The most important limitation of this study is the self-recruitment of the study sample. A random sample of the general population would have been preferable. This sample has, in comparison with a random general population sample, a higher proportion of older participants and of participants with high education, which restricts the generalisability of the findings. The high education level might also have led to an underestimation of the differences between women and men. Highly educated men have lower levels of negative attitudes towards depression compared to low-educated men [25]. It can be assumed that low-educated men would have thought sick leave is not reasonable to a greater extent than found in this study. The vignette used in this study has been discussed above regarding gender, and a possible too neutral presentation. It might also be that the presentation of depressive symptoms was too general or too mild. With mild symptoms, it might be considered better to stay at work and adjust work tasks to reduce demands. Not all respondents may have considered the symptoms as related to depression so the thoughts about sick leave could concern other types of sick leave as well.
5Conclusion
In this study, men compared to women were more likely to think that sick leave for symptoms of depression is not reasonable.
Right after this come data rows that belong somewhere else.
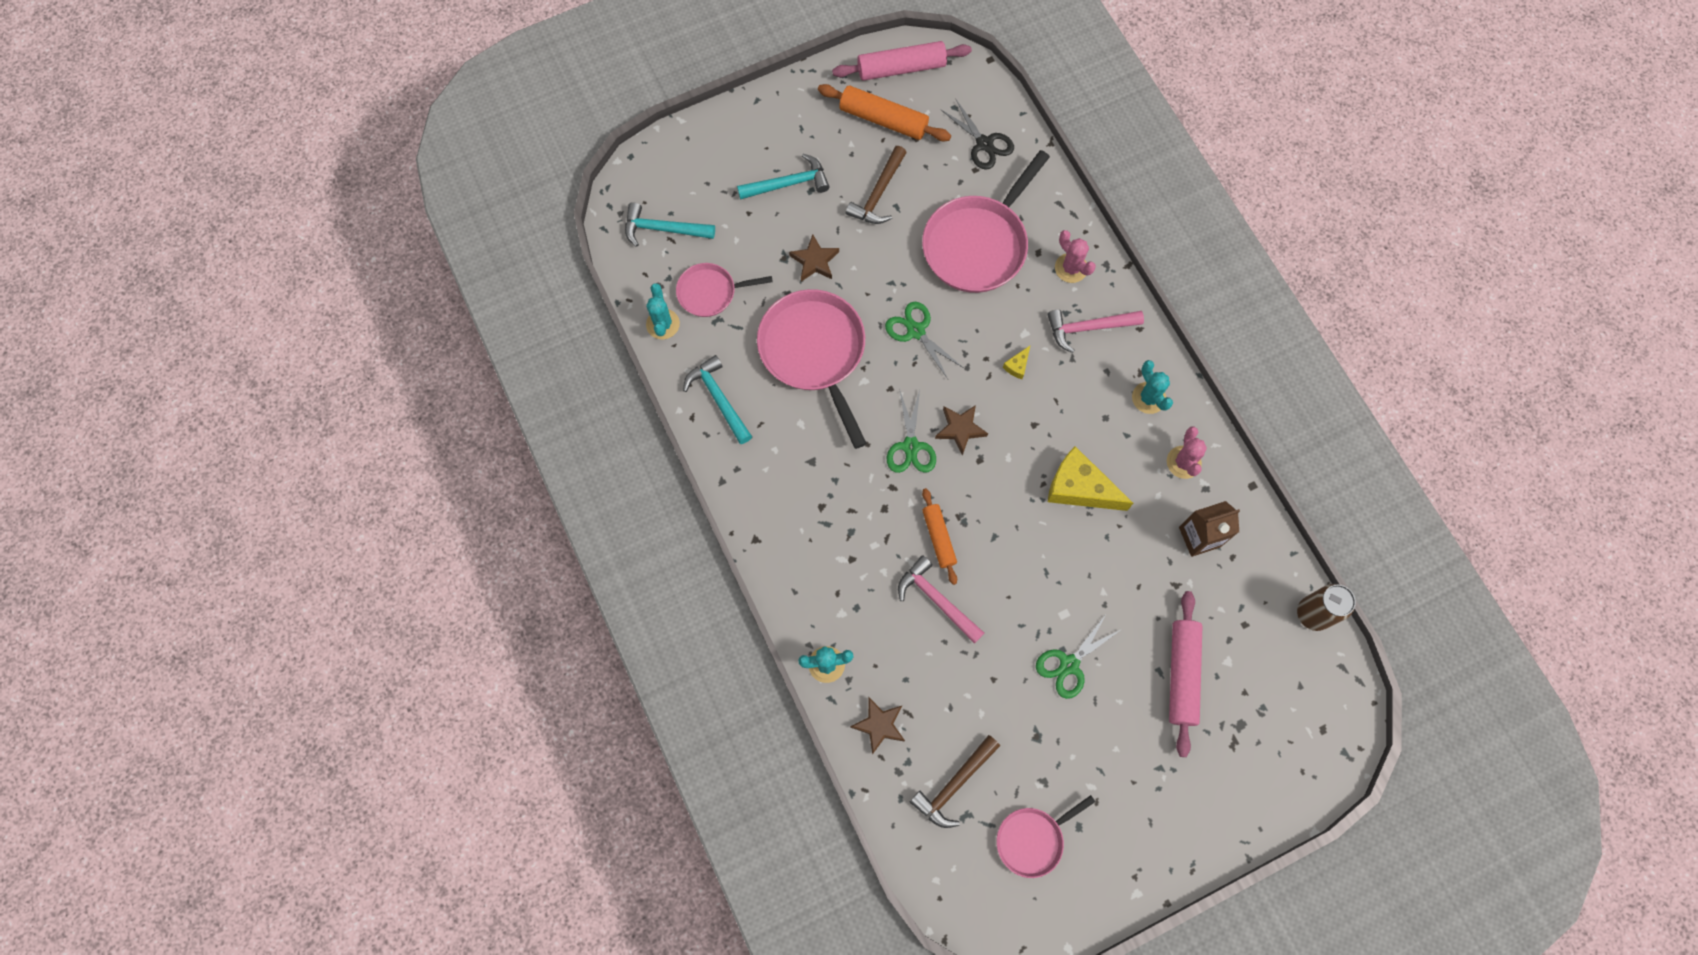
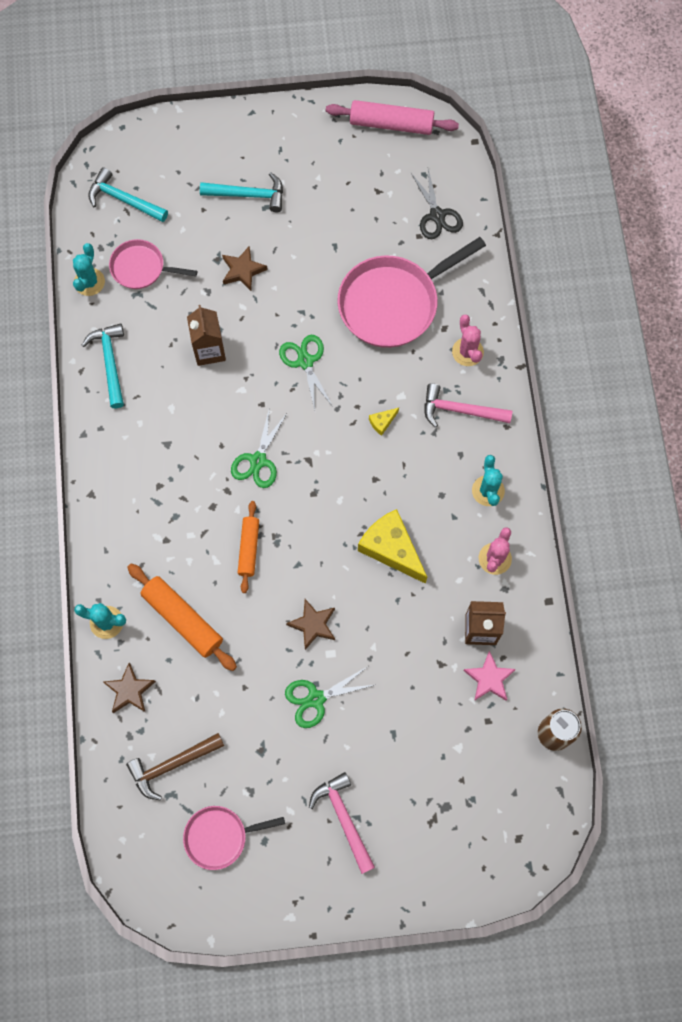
camera: 20 degrees right, 0 degrees up
(814, 352) = (209, 350): pink pan -> brown carton
(878, 194) = (323, 230): brown hammer -> none
(883, 120) = (356, 165): orange rolling pin -> orange rolling pin (183, 619)
(936, 599) = (224, 601): pink hammer -> pink hammer (343, 818)
(960, 429) = (308, 461): brown star -> brown star (313, 625)
(1182, 674) = (412, 744): pink rolling pin -> none
(1228, 582) = (489, 679): none -> pink star

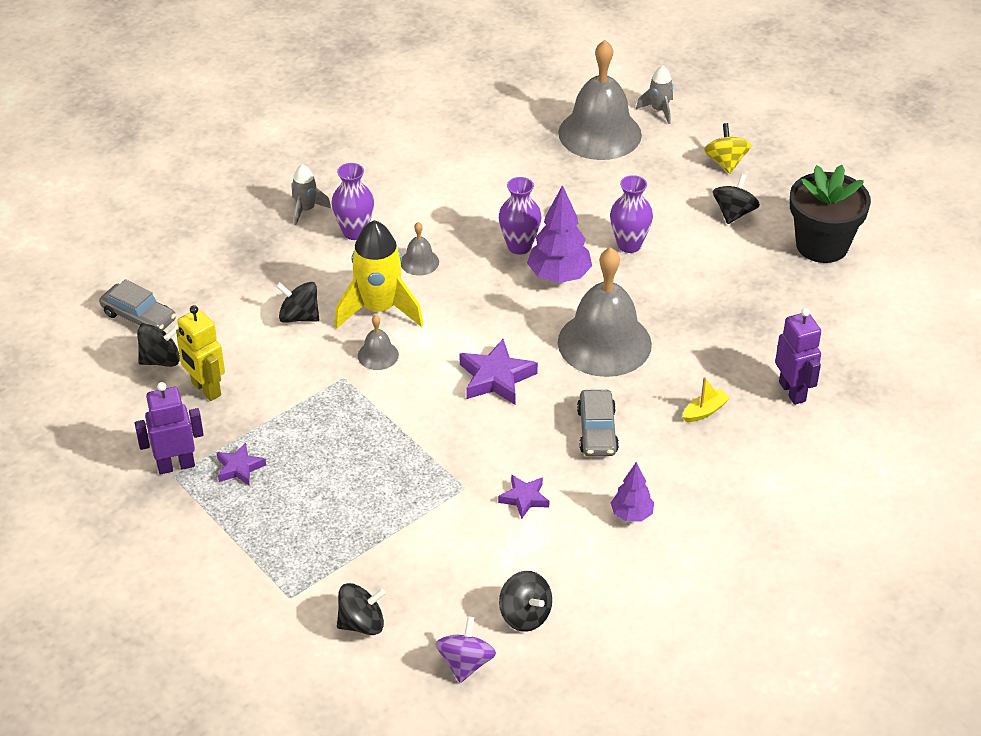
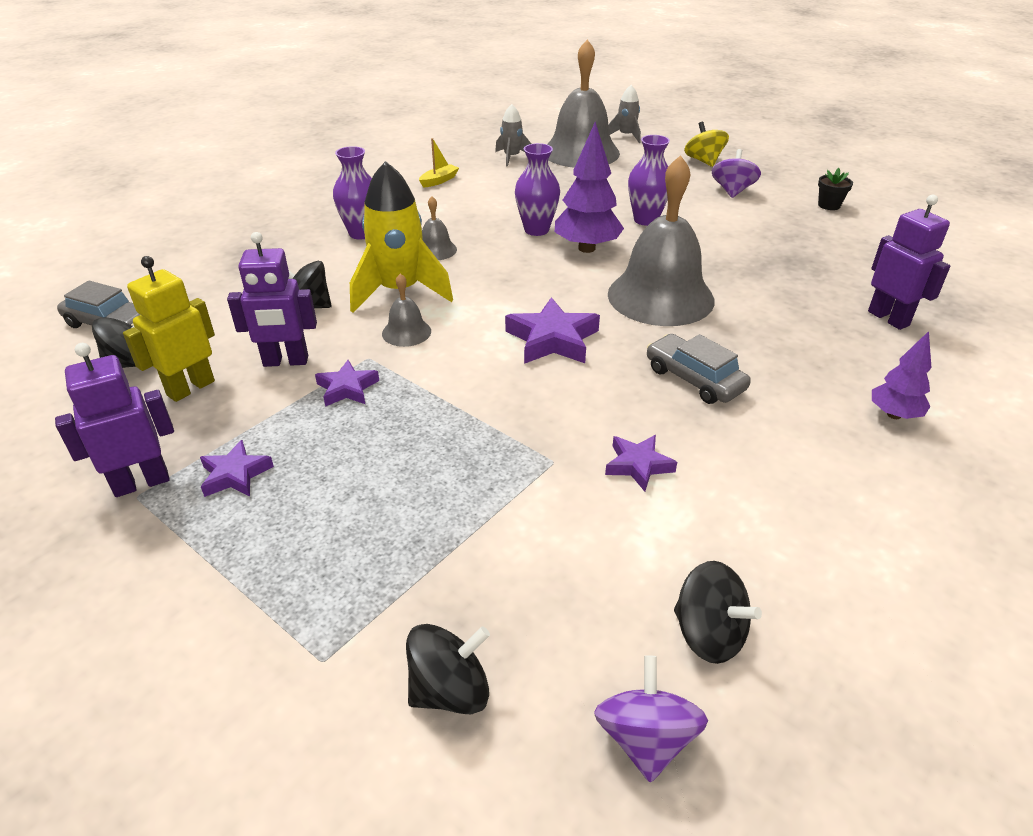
camera: 10 degrees left, 5 degrees down
(205, 389) = (190, 388): yellow robot -> yellow robot turned 90 degrees clockwise
(278, 373) = (285, 361): none -> purple robot
(306, 210) = (308, 221): grey rocket -> grey rocket (511, 157)
(324, 405) = (347, 388): none -> purple star
(597, 431) = (694, 379): grey car -> grey car turned 150 degrees clockwise
(631, 515) = (787, 467): purple tree -> purple tree (894, 415)
(705, 411) = (806, 346): yellow boat -> yellow boat (439, 181)
(734, 213) = (732, 191): black spinning top -> purple spinning top
(822, 245) = (829, 205): black flower pot -> black flower pot, size x0.41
The difference remained but attenuated after adjustment for negative attitudes towards depression. Sociocultural norms around femininity and masculinity might be part of the explanation for the differences but are challenging to test. The findings of this study contribute to a bourgeoning research field on gendered attitudes and sick leave, in terms of theoretical reasoning and methodological choice.
Acknowledgments
None to report.
Availability of data and materials
The datasets used and analysed during the current study are available from the corresponding author upon reasonable request.
Conflict of interest
The authors declare that they have no competing interests.
Ethics statement
The Citizen Panel has ethical approval from the Regional Ethical Review Board in Gothenburg (No: 189-14). Informed consent was obtained from all participants included in the study.
Funding
The authors conducted this study as part of their employment at the University of Gothenburg, Sweden.